## Brief a
List every term that the web statistics text sets in quotation marks.

## Text block
....
Web Site Statistics Information

We are using a popular statistics package called AWStats to display our web site reports.

There is a "Number of visits" report in AWStats. However, you should know this is just an estimate. It is actually technically impossible to accurately report the number of visits to a web site, due to the nature of the Web. Accurate statistics have become impossible due to the use of proxies to reduce network traffic. A proxy "caches" (stores) a page the first time it is accessed. Subsequent accesses used the cached copy instead of the actual copy on the Web server. This allows companies with large amounts of users, like AOL, to reduce their network traffic. The downside of caching is that it will skew the statistic reports so that the number of requests will actually be underreported. This is part of the reason why a visit report does not make any sense.

A measurement that is more useful is "Unique visitors". This is a count of each computer that accessed your web site. This should be closer to the number of users that have accessed your web site.

The term "hit" is commonly used in web statistics. A hit is any type of file requested, including Web pages and images. Visitors are more useful than hits for analyzing your site.
....
## Brief b
Rewrite the records from the line that has "phylum: Tracheophyta" through the end of the records, changing "locality" to "collection site" and keeping everything else the same. Leave the pictures out.

Saved data entries
....
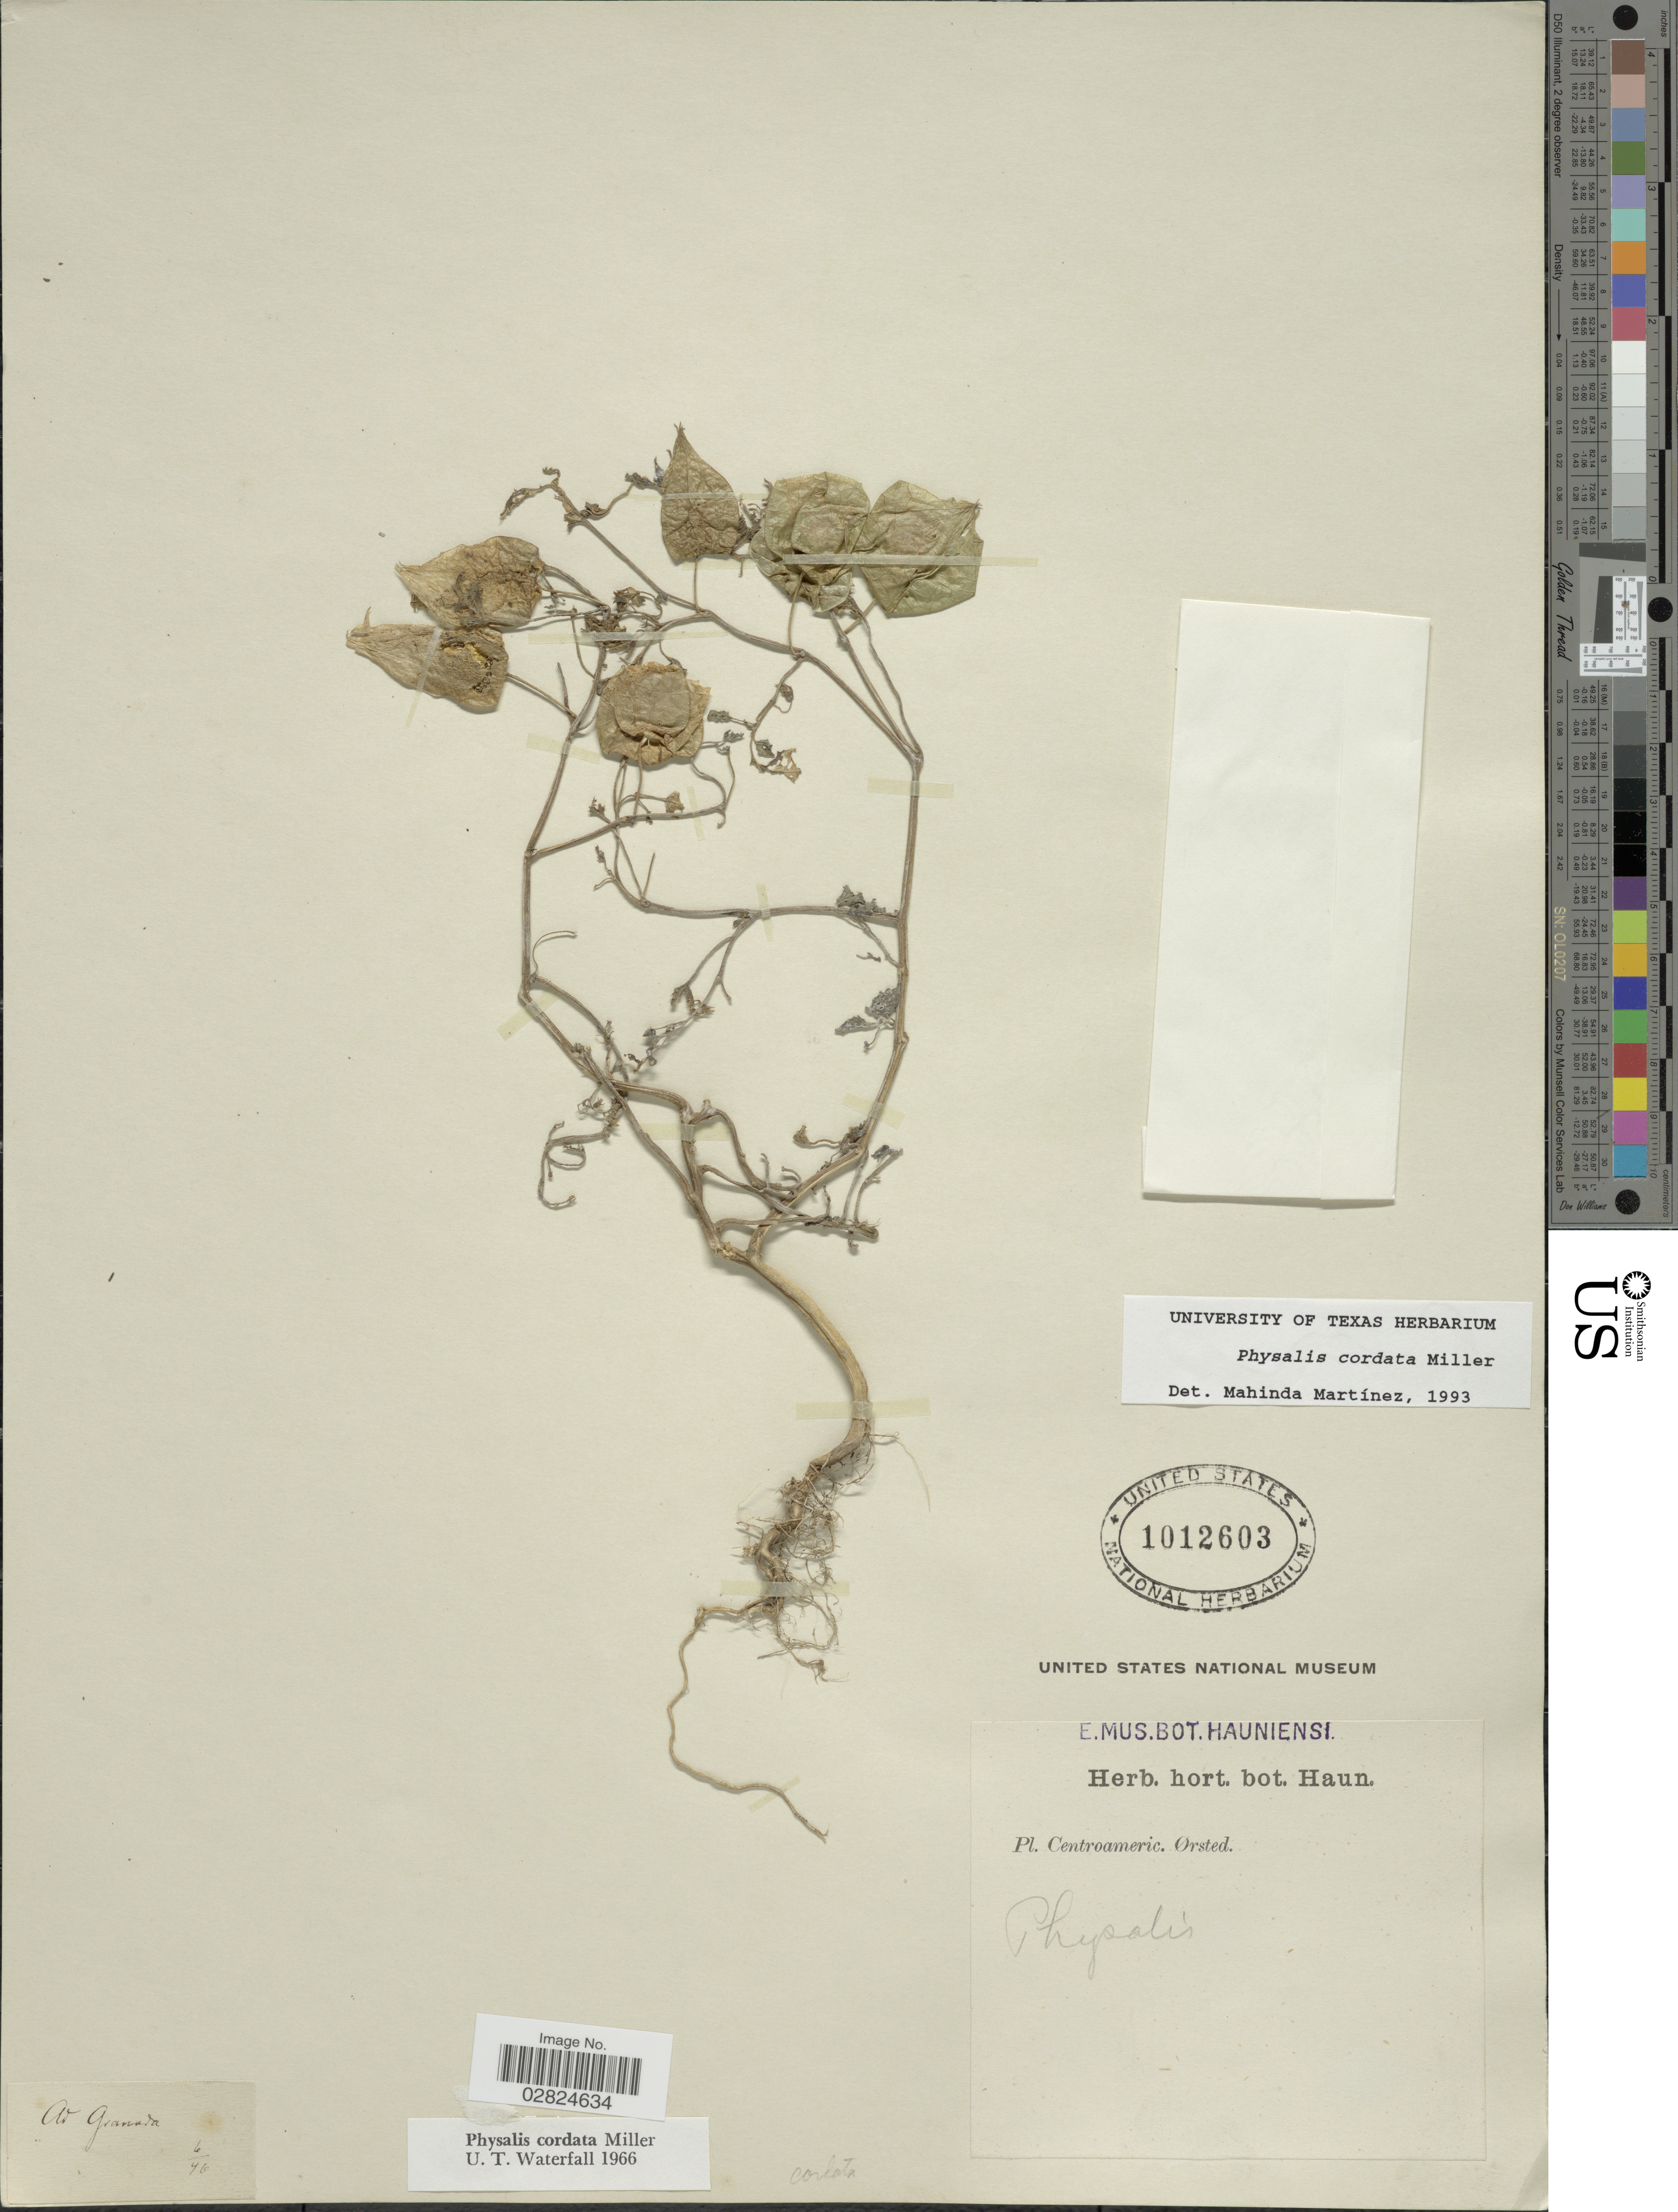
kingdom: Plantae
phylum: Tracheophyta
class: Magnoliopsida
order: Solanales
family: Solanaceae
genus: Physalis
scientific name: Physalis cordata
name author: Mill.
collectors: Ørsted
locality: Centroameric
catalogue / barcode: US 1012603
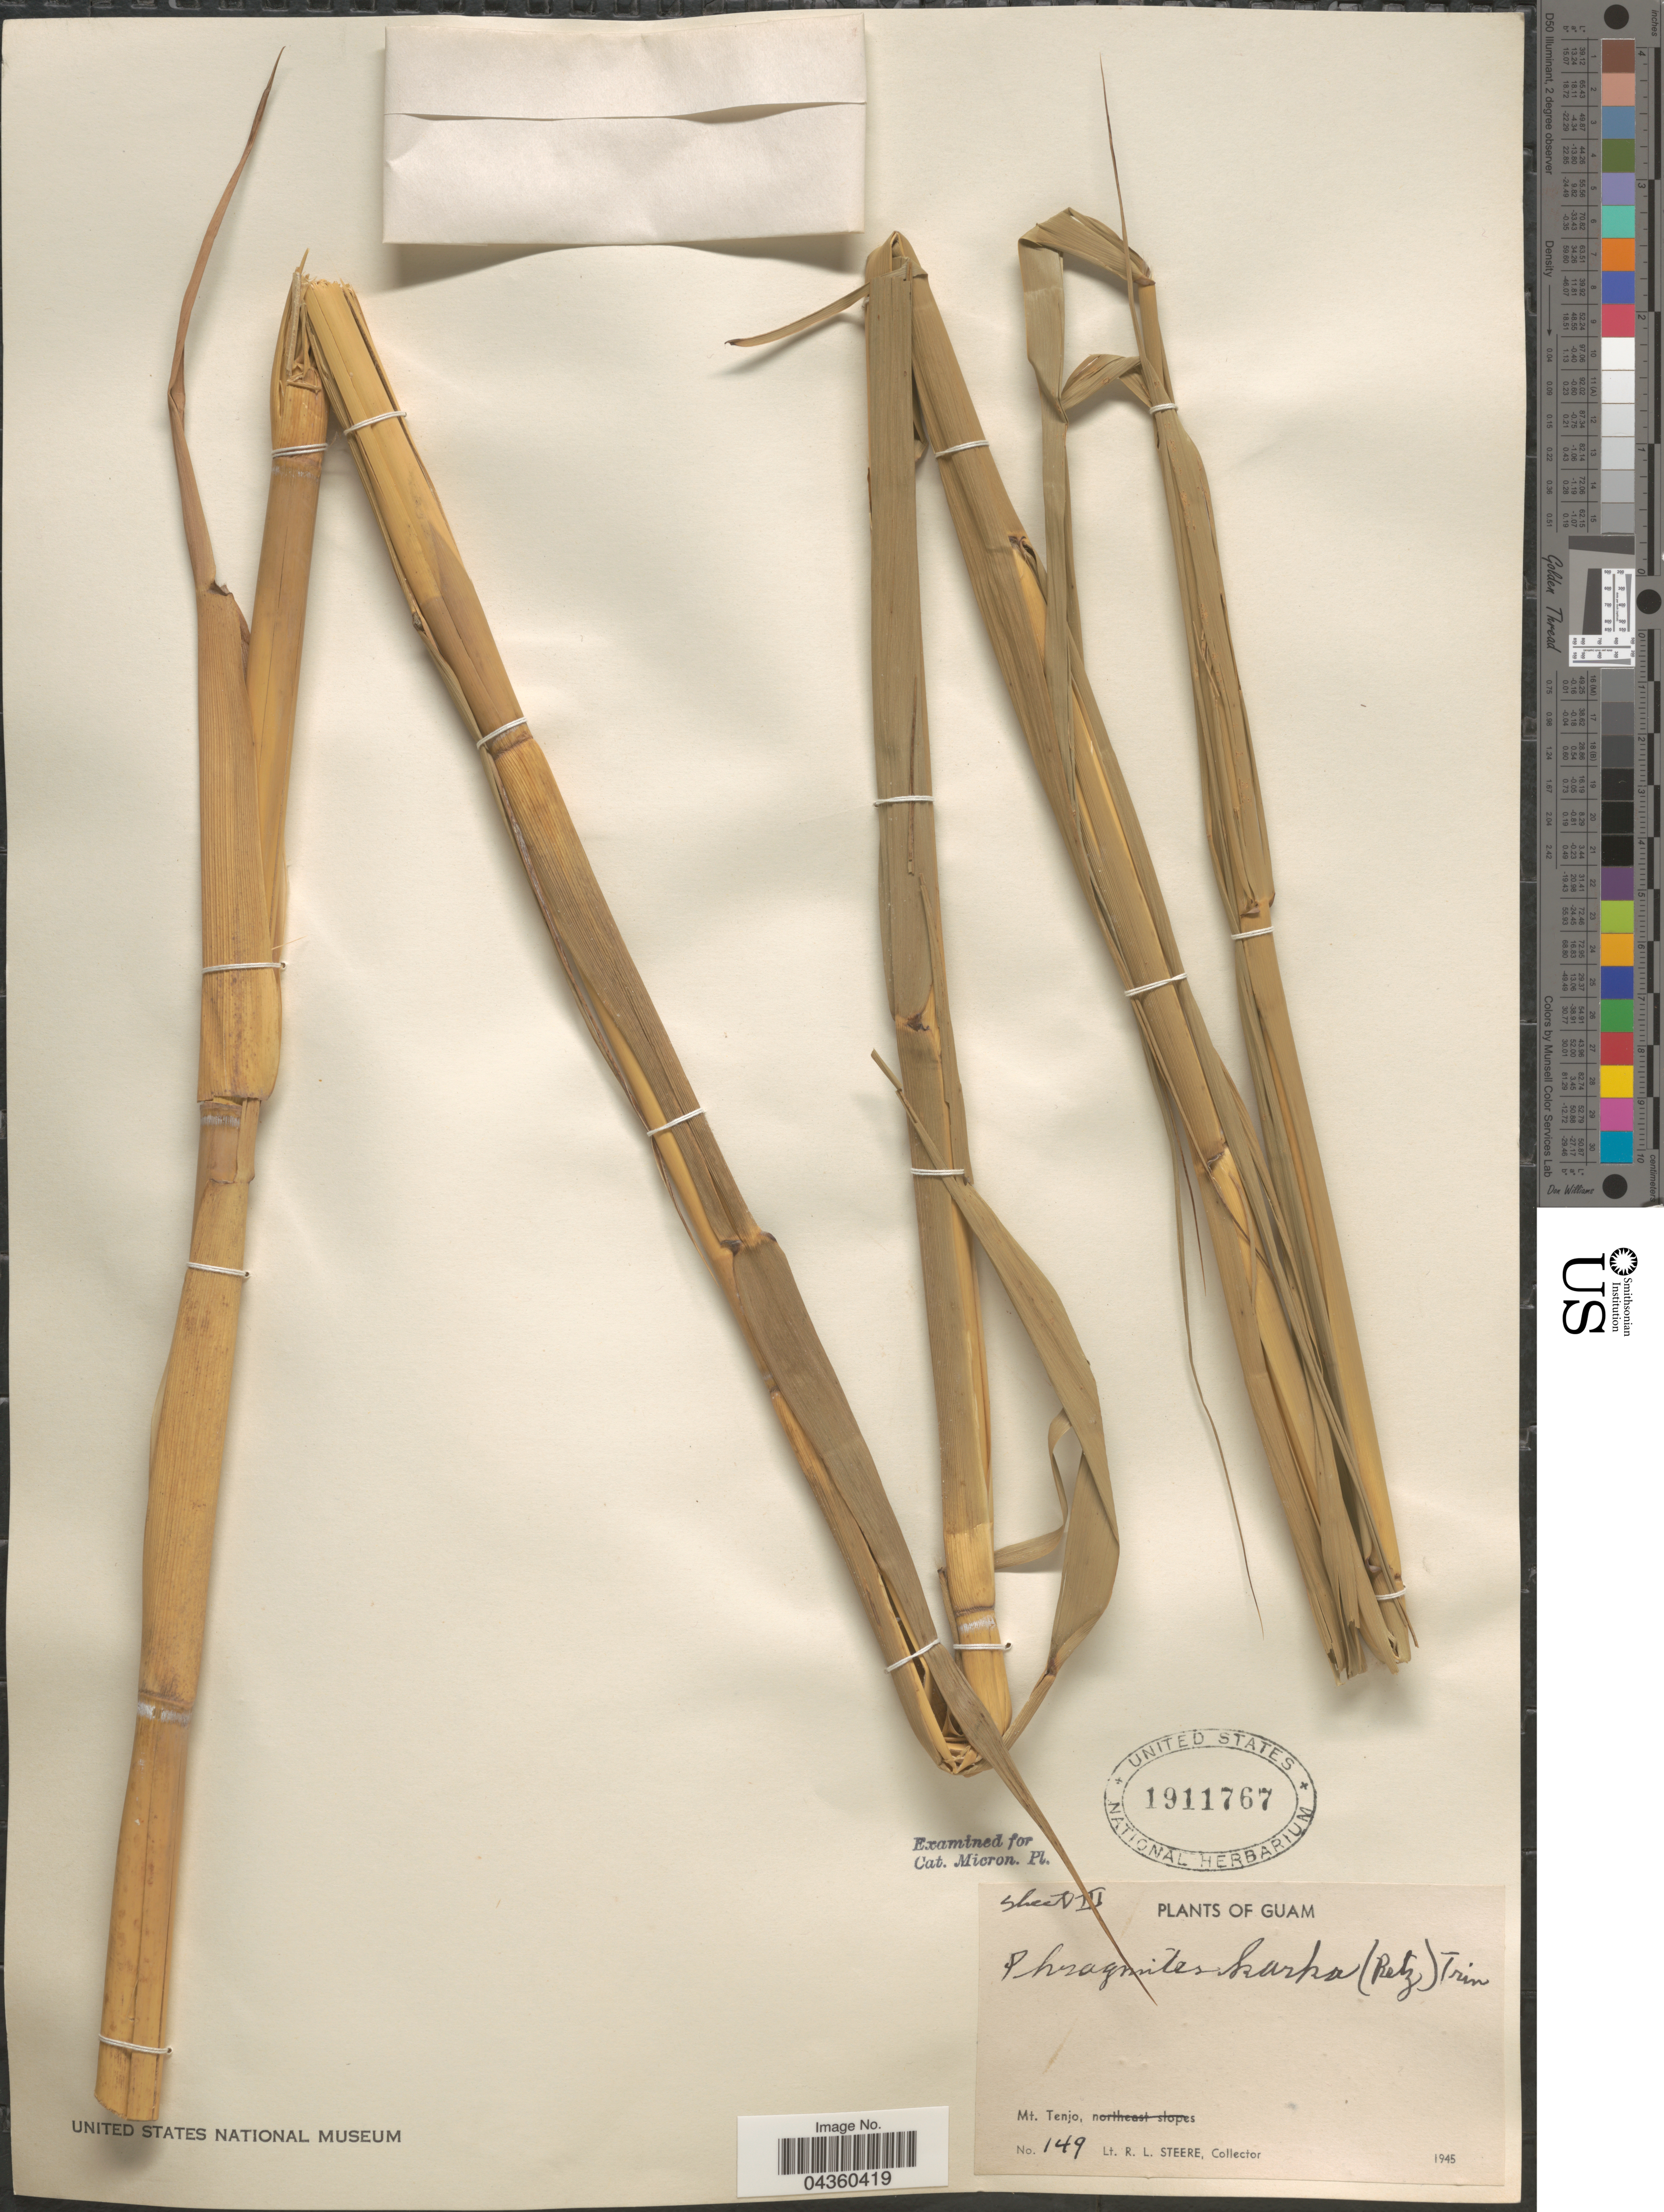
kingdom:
....
## Final answer a
"Number of visits", "caches", "Unique visitors", "hit"

## Final answer b
phylum: Tracheophyta
class: Magnoliopsida
order: Solanales
family: Solanaceae
genus: Physalis
scientific name: Physalis cordata
name author: Mill.
collectors: Ørsted
collection site: Centroameric
catalogue / barcode: US 1012603
kingdom:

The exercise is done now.